### 抜粋
· · ·
どちらが、日本のあるべき道と考えて行動するでしょうか。

人間はいつまでも、「ゴジラより恐い」のでしょうか。

出雲のスサノオが、強大な力を持つ八頭の蛇、ヤマタノオロチを酔わせるために呑ませた酒が、凍結作戦名の由来の、ヤシオリ(八塩折)酒ですね。

その後スサノオがオロチを倒すと、オロチのしっぽから、鋼の大剣が現れ、スサノオはその剣で東国を平定します。

得ると国興しが成るとされる「三種の神器」のその宝剣は、未だに行方不明とされています。

戦後日本から切捨てられた戦死した南国の日本人が、初代ゴジラを東京に向かわせていると考えると、今度のゴジラは自らを礎として、日本人に新たな日本を創らせようとして、東京を目指したのではないでしょうか。

意図はどうあれ、結果としてそうなっているので、今回のゴジラは、単なる破壊神ではないでしょう。

「国を守る」とは、国を防衛することだけでなく、共存を目的として(生物種の意識の拡大を含めて)国民の意識を変えることが含まれていることを、この映画を観たらば良く考えざるを得ません。
国を守るってホント大変ですね。


とんでもない情報量を、あの独特なテンポで見事に次々と弾き出してくれる、エヴァのスタッフ。エヴァの鷺巣詩郎と初代ゴジラの伊福部昭の音楽コラボ。エヴァを下地にしてるとはいえ、僅か数年でここまで細かくまとめ上げた庵野監督は、世界に冠たる監督だと思います。
· · ·
### 保存データ
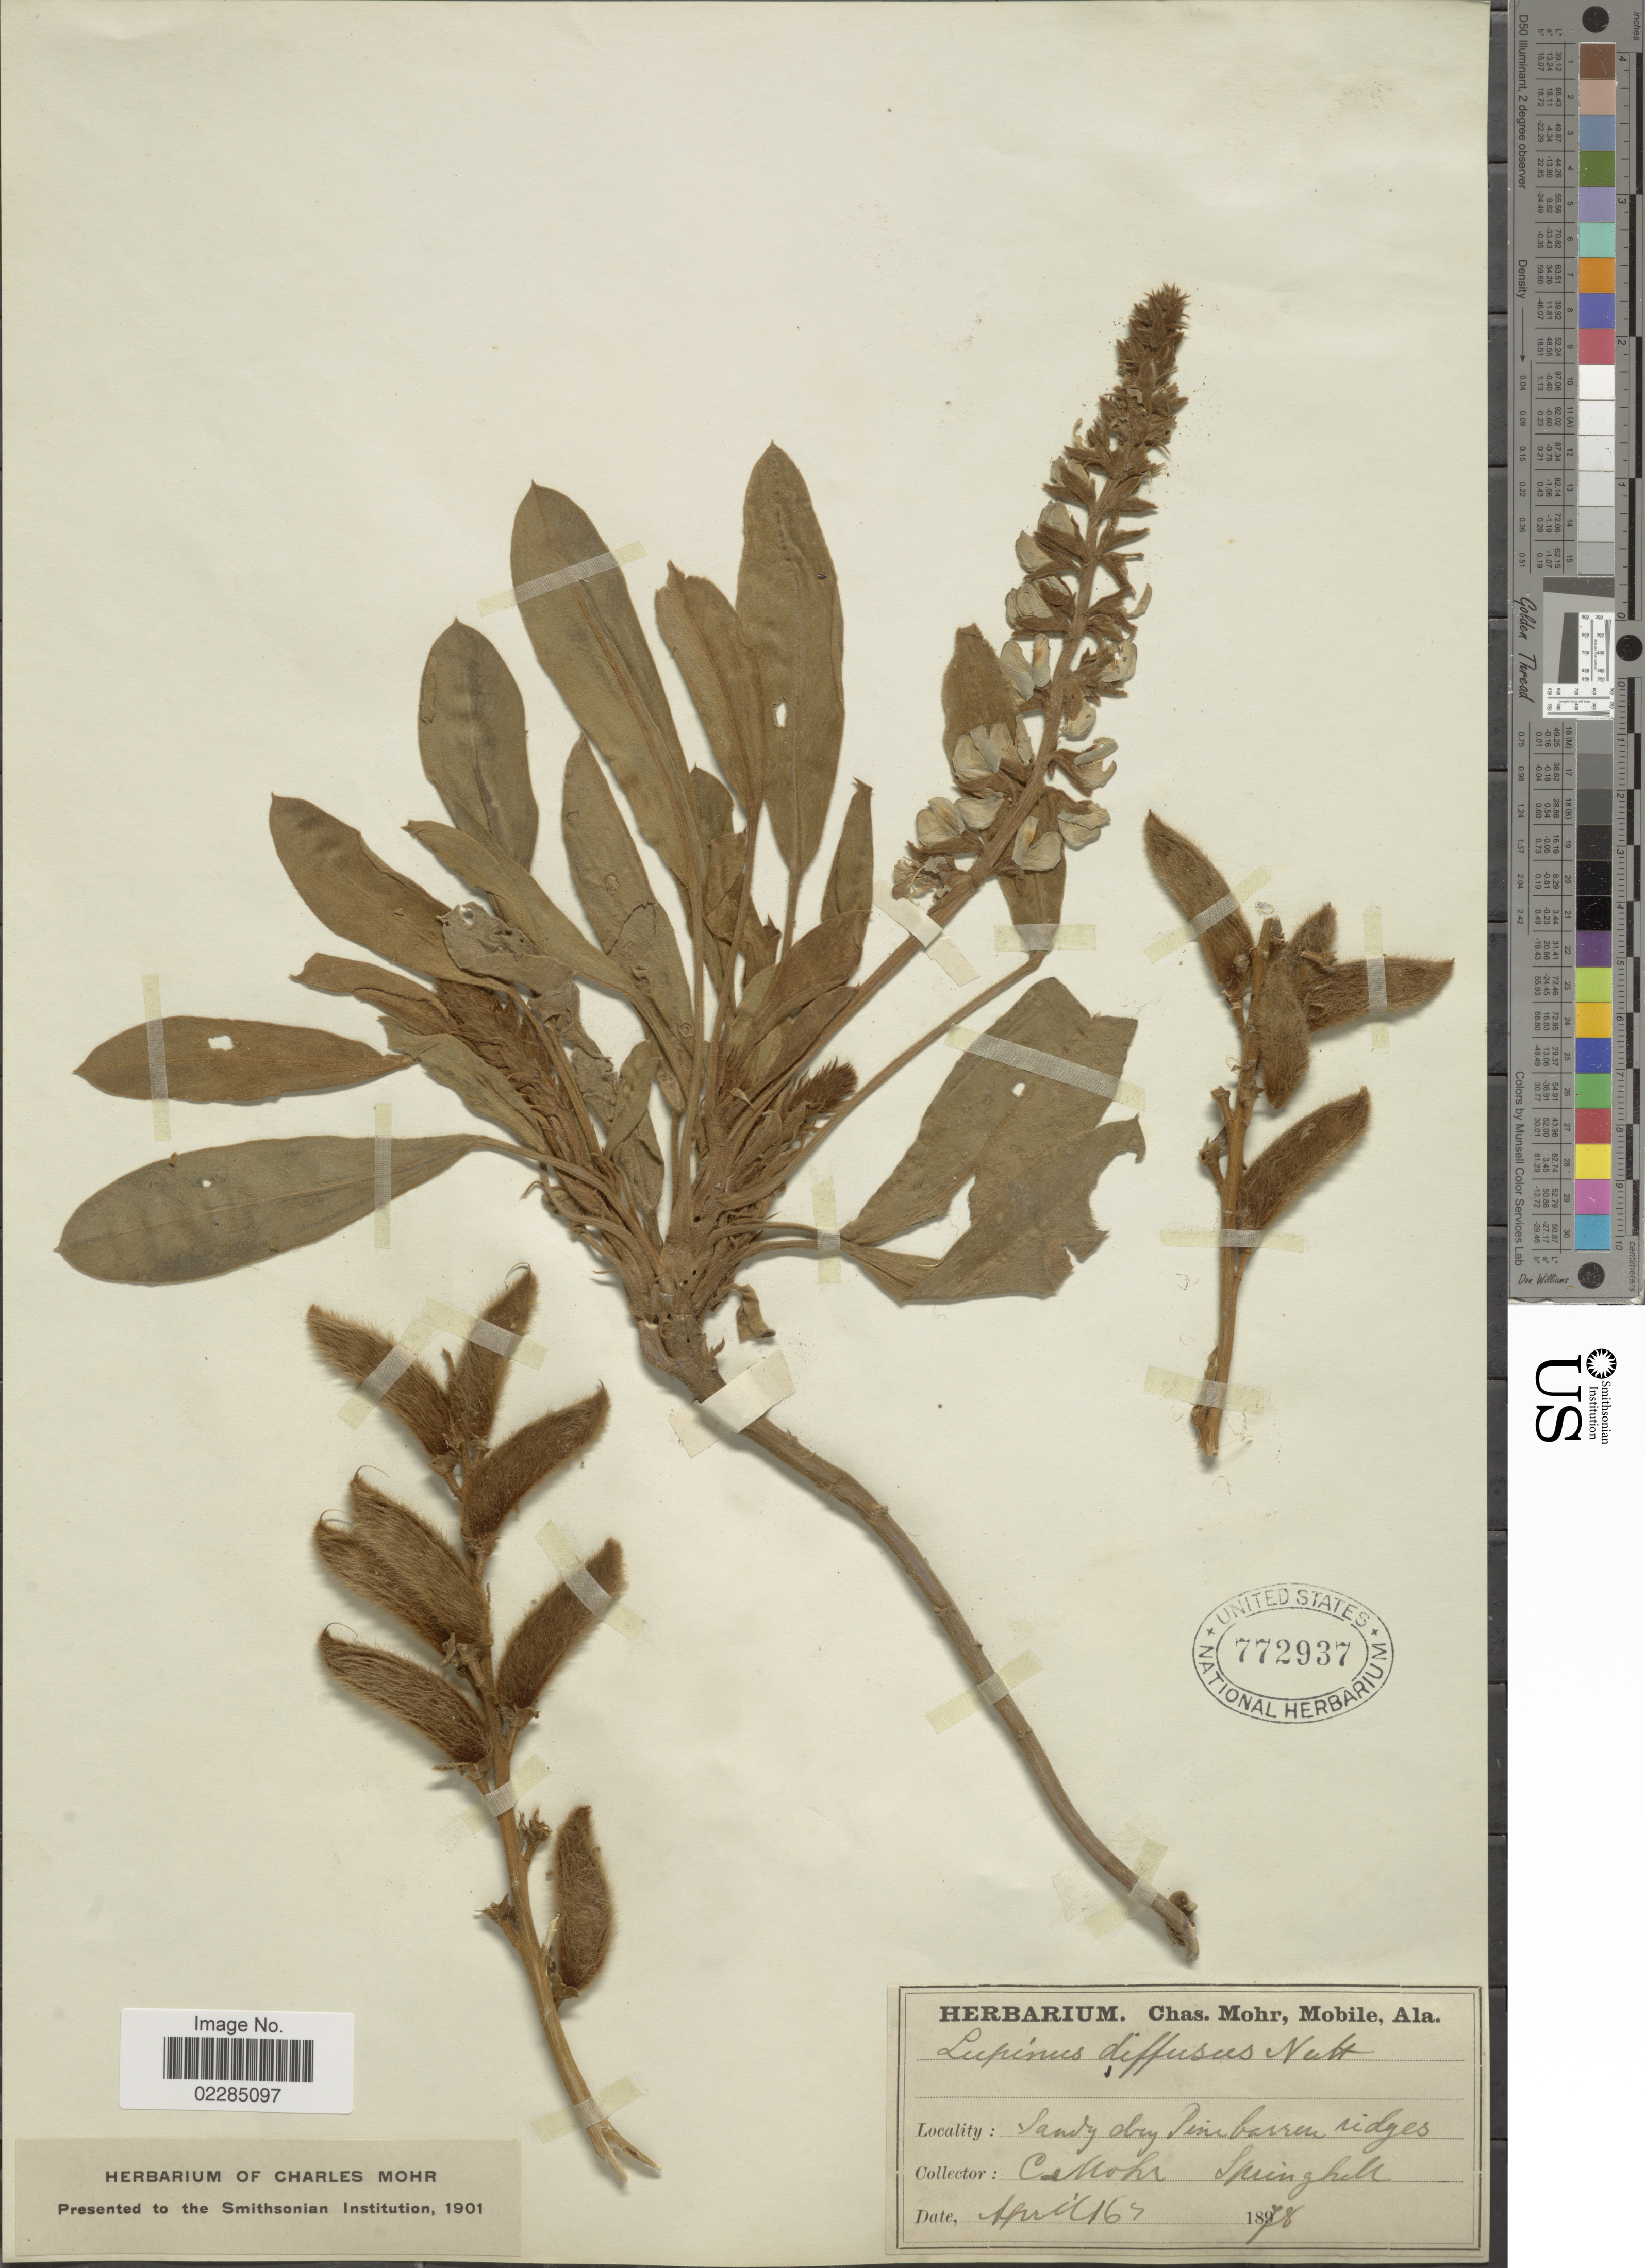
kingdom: Plantae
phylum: Tracheophyta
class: Magnoliopsida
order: Fabales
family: Fabaceae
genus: Lupinus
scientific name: Lupinus diffusus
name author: Nutt.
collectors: C. T. Mohr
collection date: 1878-04-16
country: United States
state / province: Alabama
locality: Pine barren ridges, Spring hill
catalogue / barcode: US 772937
· · ·
### 課題
抜粋のうち、「どちらが、日本のあるべき道と考えて行動するでしょうか。」から「だに行方不明とされています。」までを、両端も含めて一字一句違えずに引用しなさい。 抜粋に書かれていることだけを手がかりにすること。

### 解答
どちらが、日本のあるべき道と考えて行動するでしょうか。

人間はいつまでも、「ゴジラより恐い」のでしょうか。

出雲のスサノオが、強大な力を持つ八頭の蛇、ヤマタノオロチを酔わせるために呑ませた酒が、凍結作戦名の由来の、ヤシオリ(八塩折)酒ですね。

その後スサノオがオロチを倒すと、オロチのしっぽから、鋼の大剣が現れ、スサノオはその剣で東国を平定します。

得ると国興しが成るとされる「三種の神器」のその宝剣は、未だに行方不明とされています。